Frequently asked questions

We use BambooHR, not Paylocity or ADP. Can Starch still pull our headcount data?
Yes. BambooHR connects from Starch's integration catalog; the agent queries it live when your OKR tracker or dashboard needs current headcount, department breakdown, or attrition figures. It won't be a scheduled sync the way Paylocity is, but for most OKR use cases — monthly check-ins, quarterly planning — live queries are fine.
Does Starch store our employee data? We're careful about where HR data lives.

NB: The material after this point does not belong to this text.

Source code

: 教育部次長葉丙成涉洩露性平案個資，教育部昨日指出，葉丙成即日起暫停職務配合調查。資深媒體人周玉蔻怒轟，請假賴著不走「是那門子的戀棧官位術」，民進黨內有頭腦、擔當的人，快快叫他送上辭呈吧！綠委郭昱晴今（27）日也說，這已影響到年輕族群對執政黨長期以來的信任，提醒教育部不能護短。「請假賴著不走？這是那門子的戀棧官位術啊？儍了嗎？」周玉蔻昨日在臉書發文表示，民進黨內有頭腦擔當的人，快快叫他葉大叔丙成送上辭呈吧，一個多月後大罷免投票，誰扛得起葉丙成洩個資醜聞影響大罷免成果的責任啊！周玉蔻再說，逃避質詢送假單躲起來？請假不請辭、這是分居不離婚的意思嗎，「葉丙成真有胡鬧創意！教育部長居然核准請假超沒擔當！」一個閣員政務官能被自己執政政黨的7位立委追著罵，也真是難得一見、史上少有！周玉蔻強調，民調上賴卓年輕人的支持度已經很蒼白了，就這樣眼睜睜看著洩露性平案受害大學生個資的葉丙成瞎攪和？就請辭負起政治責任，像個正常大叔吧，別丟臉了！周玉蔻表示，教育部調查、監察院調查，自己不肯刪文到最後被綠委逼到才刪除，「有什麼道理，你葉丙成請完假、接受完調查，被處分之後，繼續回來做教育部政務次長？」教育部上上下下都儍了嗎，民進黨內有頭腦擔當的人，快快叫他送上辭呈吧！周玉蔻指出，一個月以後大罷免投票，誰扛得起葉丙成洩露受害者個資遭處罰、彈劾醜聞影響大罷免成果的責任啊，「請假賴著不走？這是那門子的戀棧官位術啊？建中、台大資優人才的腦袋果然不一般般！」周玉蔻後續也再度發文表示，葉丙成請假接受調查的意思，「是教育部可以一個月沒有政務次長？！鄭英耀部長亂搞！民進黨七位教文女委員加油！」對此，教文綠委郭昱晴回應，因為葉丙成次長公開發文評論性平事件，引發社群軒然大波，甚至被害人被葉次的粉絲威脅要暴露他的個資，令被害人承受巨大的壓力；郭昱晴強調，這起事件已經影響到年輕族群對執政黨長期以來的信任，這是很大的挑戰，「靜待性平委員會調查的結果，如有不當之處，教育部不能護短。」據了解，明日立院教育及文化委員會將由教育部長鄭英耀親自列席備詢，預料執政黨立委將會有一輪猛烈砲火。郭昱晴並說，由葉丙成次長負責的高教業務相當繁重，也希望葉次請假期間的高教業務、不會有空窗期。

Starch is not SOC 2 Type II certified today — that's worth knowing before you connect sensitive HR records. Paylocity and ADP data does sync into Starch's database on a schedule when you set those up. BambooHR and Greenhouse data is queried live and not stored. If your team has a policy against syncing employee PII into third-party systems, you can scope what you connect — for example, use Starch only for aggregated headcount and attrition counts, not individual employee records.
We already set OKRs in Notion. Do we have to start over?
No. Notion connects from Starch's integration catalog, so the agent can query your existing Notion databases live. You can build a Starch OKR tracker that reads from Notion as a data source, or use Starch to generate summaries and push them back into Notion pages. You don't have to migrate anything.
What if our managers won't actually update their OKR status each month?
That's an accountability problem, not a software problem, and Starch won't solve it by magic. What it does help with: because Starch pulls headcount and attrition data directly from Paylocity and Greenhouse, a lot of the status update writes itself — you're not waiting for a manager to remember their time-to-fill number, Starch already has it. You still need humans to flag nuance and context, but the data layer doesn't depend on manager participation.
Can Starch help us build the actual OKR content — not just track it?
Yes. Tell Starch what your company priorities are, what your current HR metrics look like, and what the CFO cares about this quarter, and it will draft objectives and key results for you to react to. The output isn't magic — you'll edit it — but it's a better starting point than a blank doc at 10pm the night before your planning session.
Meeting Notes sounds useful — does it work with Zoom and Google Meet?
Zoom and Google Meet both connect from Starch's integration catalog. Meeting Notes is currently in development — request beta access on the Starch site to get notified when it launches. In the meantime, the Knowledge Management app is live and you can use it today to store and search past meeting notes you paste or import manually.